The bigger picture is how conflicts around the world are being instigated and waged by state and non-state actors, including arms merchants. Sri Lanka once had to resort to these arms dealers due to embargoes for geo-political reasons. In desperate situations, it was like going to the black market money changer because the official banks refused to lend.

Though the treaty will make it harder for warlords, pirates, terrorists and criminals to have access to weapons, as the UN Secretary General says, lop-sided geo-political machinations have made it harder for sovereign governments on the wrong side of powerful nations to defend themselves. Meanwhile, no sanctions are imposed on the terrorists who committed human rights abuses or violated International Humanitarian Law. Fortunately for Sri Lanka, Pakistan and China could always be counted on for support.

No doubt the UN treaties and conventions are meant to make the world a better place. Going by the strain with which the world body is trying to come to a consensus on the Ad hoc Committee on Measures to Eliminate International Terrorism – a committee headed by Sri Lankan diplomat Rohan Perera — and the deadlock on the scope of the application about the exemptions of a state’s military, that the Arms Trade Treaty has at least seen the light of day is a positive step.

There is a further dispute in that committee on the definition of a “terrorist”. One man’s terrorist after all is another’s freedom fighter. However, it is learnt that a compromise proposal has been worked out and the UN General Assembly will in all likelihood consider a draft text later this year.

Although a Comprehensive Anti-Terrorism Convention still eludes agreement, the Ad hoc committee chair is on record as saying a willingness to work together offers hope.

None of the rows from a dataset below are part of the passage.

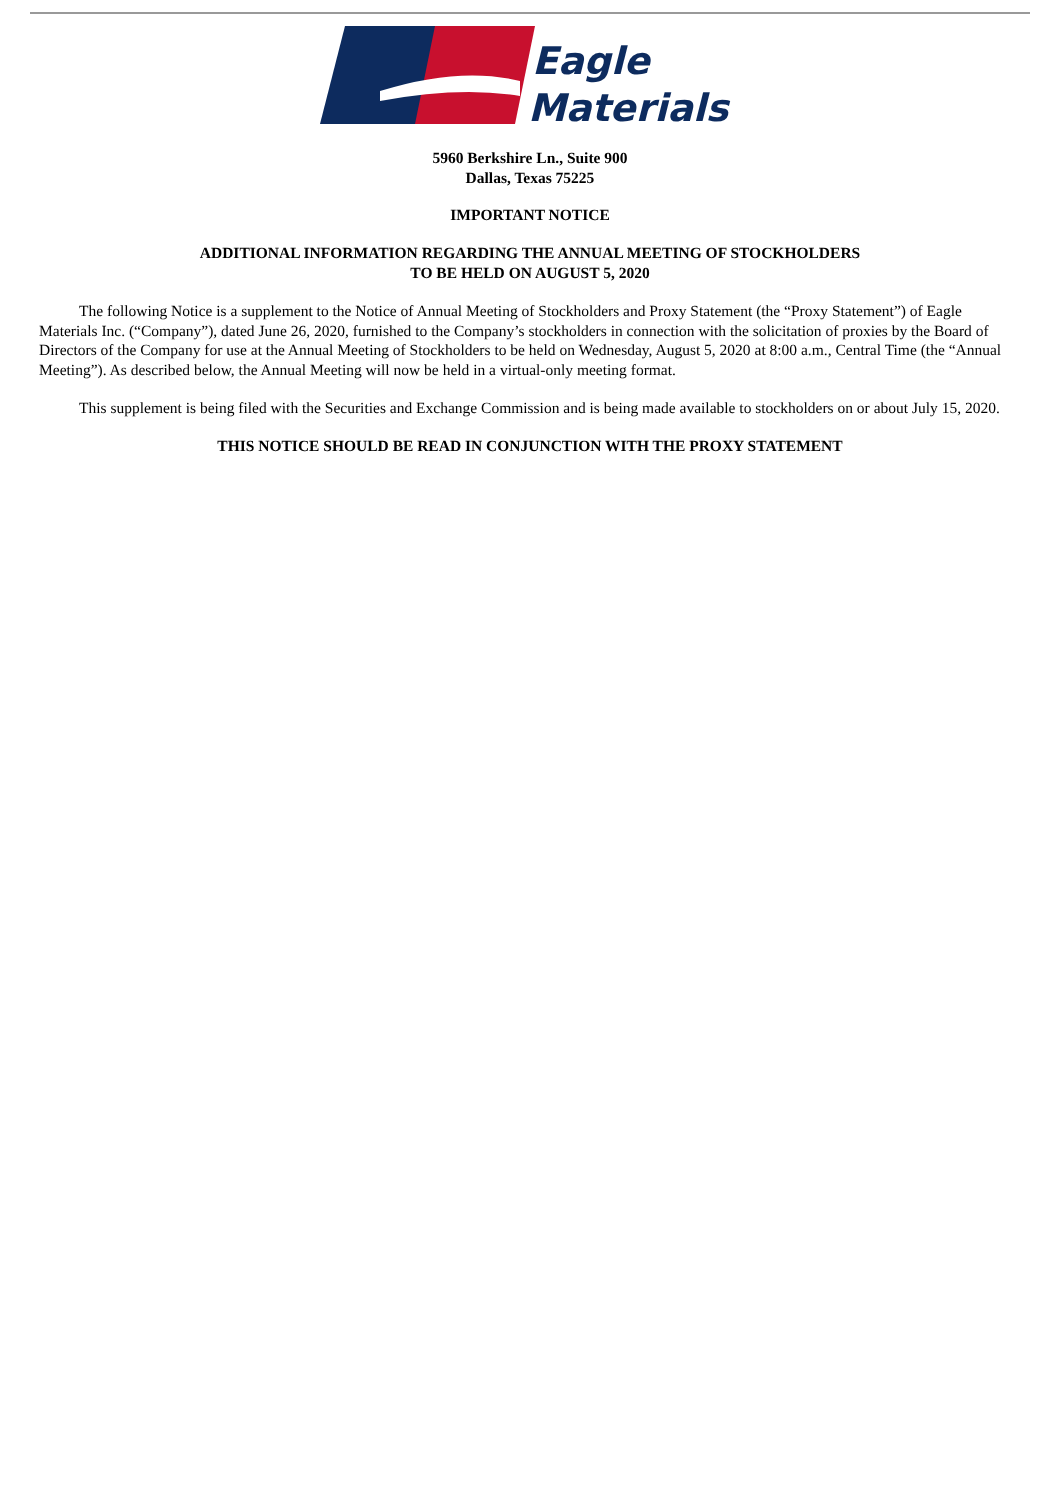Eagle
Materials
5960 Berkshire Ln., Suite 900
Dallas, Texas 75225
IMPORTANT NOTICE
ADDITIONAL INFORMATION REGARDING THE ANNUAL MEETING OF STOCKHOLDERS
TO BE HELD ON AUGUST 5, 2020
The following Notice is a supplement to the Notice of Annual Meeting of Stockholders and Proxy Statement (the “Proxy Statement”) of Eagle Materials Inc. (“Company”), dated June 26, 2020, furnished to the Company’s stockholders in connection with the solicitation of proxies by the Board of Directors of the Company for use at the Annual Meeting of Stockholders to be held on Wednesday, August 5, 2020 at 8:00 a.m., Central Time (the “Annual Meeting”). As described below, the Annual Meeting will now be held in a virtual-only meeting format.
This supplement is being filed with the Securities and Exchange Commission and is being made available to stockholders on or about July 15, 2020.
THIS NOTICE SHOULD BE READ IN CONJUNCTION WITH THE PROXY STATEMENT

The decision to continue with the deliberations of this committee and to thrash out outstanding issues is seen as some ‘progress’ in UN committees.

The Sri Lankan diplomat has asked the delegates to consider whether the issues at stake are “so insurmountable that it can take all these years without reaching any agreement”. It only shows what a complex world we live in and the divergent opinions nation-states have on an otherwise simple issue — whether the use of terror to achieve political objectives is justified in any circumstances — or not. The problem seems to be not so much as deciding whether it is good or bad, but the indifference that nation-states have come to practise amidst all the rhetoric on eradicating global terrorism.

One can only hope that the same fate of this committee will not befall the Arms Trade Treaty.  At least the UN is working towards a Utopian world. Even if gets halfway there, it will be a great achievement.